▶ **Фрагмент документа**:

В глазах Лифшица Октябрьская революция была столкновением двух «патосов»: анархической «страсти к разрушению» – с «хранительной силой» Герцена. Такой взгляд имеет мало общего с материалистическим пониманием истории, но очень родствен гегелевской «Феноменологии духа».

Лифшиц видит в истории драму идей и страстей, не вдаваясь в серьезный анализ стоящих за ними производственных отношений и не пытаясь выводить формы общественного сознания из условий экономической жизни людей в духе Марксова анализа «фетишизма товаров». В работах Лифшица мы встречаем, самое большее, апелляции к «реальной жизни», «практике», «общественному бытию» плюс указания на «классовые корни» тех или иных идей. Ровно так же обстоит дело и с его прочтением Гегеля.

Лифшиц столь сильно жаждет вписать все творчество Гегеля в контекст Великой Французской революции, что местами сбивается в тональность вульгарной социологии, которую сам и разоблачал. Вместо выведения тех или иных идей из конкретного анализа истории революции он сводит эти идеи к некоему абстрактному «принципу». Редукция вместо дедукции, без серьезного, самостоятельного исторического исследования. Так, в беседе с Ласло Сиклаи Лифшиц заявляет: «“Большая логика” Гегеля является системой категорий, которую Гегель ясно представлял себе как развитие “нового принципа”, утвержденного Французской революцией»[14].

Здесь, конечно, вспоминается хрестоматийная метафора: «алгебра революции». Только у Герцена речь идет не о политической революции, а об освобождении человеческого духа от старых, отживших мифов «мира христианского»[15]. Лифшиц же говорит о преднамеренном, текстуальном воплощении революционного идеала в «Большой логике». Отсутствие прямых доказательств такого умысла в работе Гегеля вынуждает Лифшица прибегать к изощренной экзегезе. Он ссылается на Предисловие к первому изданию «Науки логики», в котором речь идет о закате, крушении (Untergang) старой метафизики и формальной логики, учиненном наукой и «общим человеческим рассудком» (der gemeine Menschenverstand). Гегель ратовал там за сохранение и переработку содержимого этих философских дисциплин в «диалектическом разуме». Поистине, нужна пылкая любовь советского интеллигента к чтению между строк, чтобы усмотреть в этом Предисловии разговор о Великой Французской революции.

Поиски революционной подоплеки «Науки логики» начались еще в ранней статье Лифшица «Эстетика Гегеля и диалектический материализм» (1931). Старая логика, говорится там, представляла собой «систематизацию» феодально-патриархальных порядков (античный, полисно-демократический первоисток формальной логики Лифшиц проигнорировал). Новым принципом общественного бытия становится противоречие – столкновение противоположных интересов, классов, и проистекающие отсюда «общественные антагонизмы». Сама жизнь требовала новой логики, теории возникновения и разрешения противоречий – диалектики.

▶ **Цель 1**: Перепишите из фрагмента о Лифшице и Гегеле дословно отрывок от слов «В глазах Лифшица» до слов «его прочтением Гегеля.».
▶ **Цель 2**: В каком году, согласно фрагменту о Лифшице и Гегеле, вышла статья Лифшица «Эстетика Гегеля и диалектический материализм»?
▶ **Цель 3**: Продолжите фрагмент о Лифшице и Гегеле, начиная сразу после его последнего предложения.

▶ **Данные набора**:
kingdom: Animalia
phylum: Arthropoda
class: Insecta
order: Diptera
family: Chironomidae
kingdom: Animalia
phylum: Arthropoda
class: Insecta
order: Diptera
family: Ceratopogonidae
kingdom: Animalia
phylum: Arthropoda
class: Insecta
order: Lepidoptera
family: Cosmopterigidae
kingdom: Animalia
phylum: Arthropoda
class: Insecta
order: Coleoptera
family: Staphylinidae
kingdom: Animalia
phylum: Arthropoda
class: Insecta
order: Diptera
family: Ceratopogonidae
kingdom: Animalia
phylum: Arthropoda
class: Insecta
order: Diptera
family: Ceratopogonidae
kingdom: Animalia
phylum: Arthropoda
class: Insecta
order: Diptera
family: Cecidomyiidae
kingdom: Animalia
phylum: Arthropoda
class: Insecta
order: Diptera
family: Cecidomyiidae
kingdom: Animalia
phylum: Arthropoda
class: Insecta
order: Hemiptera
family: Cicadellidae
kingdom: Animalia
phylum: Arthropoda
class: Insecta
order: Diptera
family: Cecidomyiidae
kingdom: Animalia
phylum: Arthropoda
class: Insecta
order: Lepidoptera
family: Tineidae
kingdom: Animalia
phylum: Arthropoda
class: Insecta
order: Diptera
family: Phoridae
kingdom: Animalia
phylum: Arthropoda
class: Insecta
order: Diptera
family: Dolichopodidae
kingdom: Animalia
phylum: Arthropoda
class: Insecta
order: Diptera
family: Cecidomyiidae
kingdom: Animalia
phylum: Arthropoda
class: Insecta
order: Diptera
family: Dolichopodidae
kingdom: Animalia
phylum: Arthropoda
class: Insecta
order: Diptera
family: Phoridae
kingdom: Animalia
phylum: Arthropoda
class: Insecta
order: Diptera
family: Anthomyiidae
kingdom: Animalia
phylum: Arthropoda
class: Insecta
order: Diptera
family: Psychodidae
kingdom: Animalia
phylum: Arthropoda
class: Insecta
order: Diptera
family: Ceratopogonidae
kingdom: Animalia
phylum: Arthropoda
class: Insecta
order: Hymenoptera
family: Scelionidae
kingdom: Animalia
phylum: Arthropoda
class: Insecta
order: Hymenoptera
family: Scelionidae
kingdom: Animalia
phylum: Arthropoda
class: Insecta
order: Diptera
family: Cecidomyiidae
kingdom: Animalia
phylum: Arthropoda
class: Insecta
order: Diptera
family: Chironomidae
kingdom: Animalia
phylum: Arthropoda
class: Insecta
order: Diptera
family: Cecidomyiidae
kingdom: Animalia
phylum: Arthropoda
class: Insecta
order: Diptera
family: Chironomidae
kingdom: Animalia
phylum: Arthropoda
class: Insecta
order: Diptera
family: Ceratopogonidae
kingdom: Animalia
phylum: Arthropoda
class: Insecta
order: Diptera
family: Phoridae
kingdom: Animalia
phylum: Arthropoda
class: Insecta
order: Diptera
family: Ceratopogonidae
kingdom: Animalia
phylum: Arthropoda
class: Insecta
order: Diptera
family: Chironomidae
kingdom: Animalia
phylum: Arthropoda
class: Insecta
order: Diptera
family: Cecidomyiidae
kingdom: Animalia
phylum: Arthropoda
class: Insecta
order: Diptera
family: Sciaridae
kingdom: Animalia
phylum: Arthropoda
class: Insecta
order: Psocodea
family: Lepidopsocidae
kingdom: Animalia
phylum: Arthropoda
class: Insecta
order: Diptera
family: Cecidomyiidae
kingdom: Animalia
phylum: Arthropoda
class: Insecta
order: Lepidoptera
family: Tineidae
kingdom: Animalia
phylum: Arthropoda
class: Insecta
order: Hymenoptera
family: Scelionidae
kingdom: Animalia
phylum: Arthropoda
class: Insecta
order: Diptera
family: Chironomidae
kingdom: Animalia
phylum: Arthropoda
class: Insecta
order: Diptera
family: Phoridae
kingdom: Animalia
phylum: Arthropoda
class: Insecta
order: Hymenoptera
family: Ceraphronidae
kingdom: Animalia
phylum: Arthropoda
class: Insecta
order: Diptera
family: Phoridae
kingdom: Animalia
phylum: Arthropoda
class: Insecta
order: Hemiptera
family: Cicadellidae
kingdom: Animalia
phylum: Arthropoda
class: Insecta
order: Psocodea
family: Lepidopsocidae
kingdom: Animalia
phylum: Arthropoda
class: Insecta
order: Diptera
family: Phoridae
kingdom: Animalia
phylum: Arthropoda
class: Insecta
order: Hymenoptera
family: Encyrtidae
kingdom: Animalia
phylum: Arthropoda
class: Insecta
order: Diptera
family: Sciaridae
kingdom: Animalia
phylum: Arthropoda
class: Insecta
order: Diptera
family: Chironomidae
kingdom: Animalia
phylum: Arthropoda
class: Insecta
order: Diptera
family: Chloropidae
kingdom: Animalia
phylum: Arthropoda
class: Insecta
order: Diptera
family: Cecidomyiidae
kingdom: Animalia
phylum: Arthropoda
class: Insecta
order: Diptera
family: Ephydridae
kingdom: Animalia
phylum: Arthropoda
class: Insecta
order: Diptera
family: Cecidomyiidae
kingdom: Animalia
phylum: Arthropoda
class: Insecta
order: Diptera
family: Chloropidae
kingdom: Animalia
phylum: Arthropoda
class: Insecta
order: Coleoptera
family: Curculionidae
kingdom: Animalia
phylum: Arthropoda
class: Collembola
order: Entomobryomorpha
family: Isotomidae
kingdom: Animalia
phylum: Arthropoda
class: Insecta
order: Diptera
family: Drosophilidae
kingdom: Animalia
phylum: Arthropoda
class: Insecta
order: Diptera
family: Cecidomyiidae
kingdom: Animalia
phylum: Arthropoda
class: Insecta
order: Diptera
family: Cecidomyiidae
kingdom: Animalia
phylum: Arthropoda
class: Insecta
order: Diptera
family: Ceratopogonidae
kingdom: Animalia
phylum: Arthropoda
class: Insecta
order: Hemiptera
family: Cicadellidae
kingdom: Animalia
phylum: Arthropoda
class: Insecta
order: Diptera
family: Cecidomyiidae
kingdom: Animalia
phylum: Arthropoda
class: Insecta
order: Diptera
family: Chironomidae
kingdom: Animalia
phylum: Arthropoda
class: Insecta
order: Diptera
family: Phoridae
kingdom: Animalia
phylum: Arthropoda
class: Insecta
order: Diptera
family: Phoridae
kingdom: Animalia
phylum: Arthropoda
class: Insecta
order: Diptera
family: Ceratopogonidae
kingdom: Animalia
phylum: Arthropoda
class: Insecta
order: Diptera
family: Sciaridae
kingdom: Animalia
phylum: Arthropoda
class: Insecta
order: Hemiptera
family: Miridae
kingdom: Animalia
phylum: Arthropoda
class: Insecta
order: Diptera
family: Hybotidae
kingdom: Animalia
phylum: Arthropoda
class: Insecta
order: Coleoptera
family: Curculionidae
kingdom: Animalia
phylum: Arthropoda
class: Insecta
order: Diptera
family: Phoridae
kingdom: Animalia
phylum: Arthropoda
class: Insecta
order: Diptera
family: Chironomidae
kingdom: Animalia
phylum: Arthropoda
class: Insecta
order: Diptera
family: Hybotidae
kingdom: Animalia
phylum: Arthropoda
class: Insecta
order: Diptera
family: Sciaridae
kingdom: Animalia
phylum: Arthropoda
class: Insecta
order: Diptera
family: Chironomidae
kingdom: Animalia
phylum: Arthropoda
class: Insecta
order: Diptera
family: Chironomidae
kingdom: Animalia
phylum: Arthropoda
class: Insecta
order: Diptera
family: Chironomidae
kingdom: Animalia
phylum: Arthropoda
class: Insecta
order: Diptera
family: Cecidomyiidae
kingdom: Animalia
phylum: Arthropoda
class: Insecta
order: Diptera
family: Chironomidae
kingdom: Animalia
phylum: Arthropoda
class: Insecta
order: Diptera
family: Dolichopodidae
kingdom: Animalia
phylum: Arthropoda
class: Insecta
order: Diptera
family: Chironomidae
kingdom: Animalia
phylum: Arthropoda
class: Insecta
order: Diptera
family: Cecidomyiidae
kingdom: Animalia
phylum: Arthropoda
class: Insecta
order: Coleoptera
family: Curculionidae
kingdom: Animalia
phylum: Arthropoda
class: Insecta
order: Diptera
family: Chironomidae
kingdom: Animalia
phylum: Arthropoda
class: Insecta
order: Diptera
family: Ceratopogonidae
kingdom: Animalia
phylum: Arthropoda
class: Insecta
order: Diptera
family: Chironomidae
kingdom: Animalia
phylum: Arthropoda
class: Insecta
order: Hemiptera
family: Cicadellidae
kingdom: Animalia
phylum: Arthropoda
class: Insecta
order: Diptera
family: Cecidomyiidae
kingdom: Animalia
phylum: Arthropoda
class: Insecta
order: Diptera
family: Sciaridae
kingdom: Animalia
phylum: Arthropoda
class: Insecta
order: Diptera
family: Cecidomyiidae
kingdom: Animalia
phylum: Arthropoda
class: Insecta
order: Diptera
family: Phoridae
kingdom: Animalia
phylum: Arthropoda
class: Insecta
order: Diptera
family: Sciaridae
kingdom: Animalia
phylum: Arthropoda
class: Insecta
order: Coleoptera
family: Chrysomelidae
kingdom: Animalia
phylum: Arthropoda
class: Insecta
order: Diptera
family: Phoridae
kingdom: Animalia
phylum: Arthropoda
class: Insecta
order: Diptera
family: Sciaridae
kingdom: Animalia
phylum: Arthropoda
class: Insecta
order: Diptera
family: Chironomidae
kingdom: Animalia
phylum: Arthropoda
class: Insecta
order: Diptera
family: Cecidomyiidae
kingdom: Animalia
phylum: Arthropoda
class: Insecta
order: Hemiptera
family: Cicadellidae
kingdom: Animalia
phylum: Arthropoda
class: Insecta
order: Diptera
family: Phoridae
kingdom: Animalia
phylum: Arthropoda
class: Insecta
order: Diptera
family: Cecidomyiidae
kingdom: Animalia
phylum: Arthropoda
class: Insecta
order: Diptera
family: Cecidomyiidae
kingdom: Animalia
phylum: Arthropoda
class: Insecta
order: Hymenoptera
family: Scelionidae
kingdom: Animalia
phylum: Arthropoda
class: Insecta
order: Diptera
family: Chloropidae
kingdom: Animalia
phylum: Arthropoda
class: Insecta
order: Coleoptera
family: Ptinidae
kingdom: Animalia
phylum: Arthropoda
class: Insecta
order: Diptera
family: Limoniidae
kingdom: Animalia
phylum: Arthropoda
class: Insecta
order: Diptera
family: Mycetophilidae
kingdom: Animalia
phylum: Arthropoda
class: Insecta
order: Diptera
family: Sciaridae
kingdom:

▶ **Итоговый результат 1**:
В глазах Лифшица Октябрьская революция была столкновением двух «патосов»: анархической «страсти к разрушению» – с «хранительной силой» Герцена. Такой взгляд имеет мало общего с материалистическим пониманием истории, но очень родствен гегелевской «Феноменологии духа».

Лифшиц видит в истории драму идей и страстей, не вдаваясь в серьезный анализ стоящих за ними производственных отношений и не пытаясь выводить формы общественного сознания из условий экономической жизни людей в духе Марксова анализа «фетишизма товаров». В работах Лифшица мы встречаем, самое большее, апелляции к «реальной жизни», «практике», «общественному бытию» плюс указания на «классовые корни» тех или иных идей. Ровно так же обстоит дело и с его прочтением Гегеля.

▶ **Итоговый результат 2**: В 1931 году.

▶ **Итоговый результат 3**:
«Категории логики – это формы, в которых отвердевает раскаленная лава революционных событий», – утверждает молодой Лифшиц[16]. Ну а молодой Маркс, со своей стороны, видел в категориях гегелевской логики «деньги духа» или «абстрактное мышление», отчужденное от природы и человека[17]...

Лифшиц всячески подчеркивает неприятие Гегелем абстрактной революционности и «дурной», лишенной всеобщего содержания новизны. Не голое отрицание, но конкретное снятие всех накопленных Мировым духом богатств, – такова генеральная установка философии Гегеля. Ни один другой философ не осуществил данный принцип с такой последовательностью и полнотой. Этот урок Гегеля Лифшиц выучил назубок.

Однако выводы, к которым привел Гегель анализ судеб революции, коммуниста Лифшица устроить не могли. Для Гегеля революция – пройденный этап, поучительный урок, который мировому духу больше нет нужды повторять практически. С окончанием ее наступает эпоха синтеза, примирения старой и новой форм жизни духа: «Таким образом, философия Гегеля является теоретическим оправданием остановки революционного процесса на буржуазном его этапе, утверждением новой, устойчивой системы взамен утраченной во время революции. <...> Сама по себе революция представляет, с точки зрения Гегеля, только фурию исчезания[18]. С точки зрения международного опыта Гегель ясно сознает себя философом послереволюционной, органической эпохи и считает всякую попытку возобновления и углубления революции обращением вспять. Отсюда его отрицательная оценка июльских дней 1830 года»[19].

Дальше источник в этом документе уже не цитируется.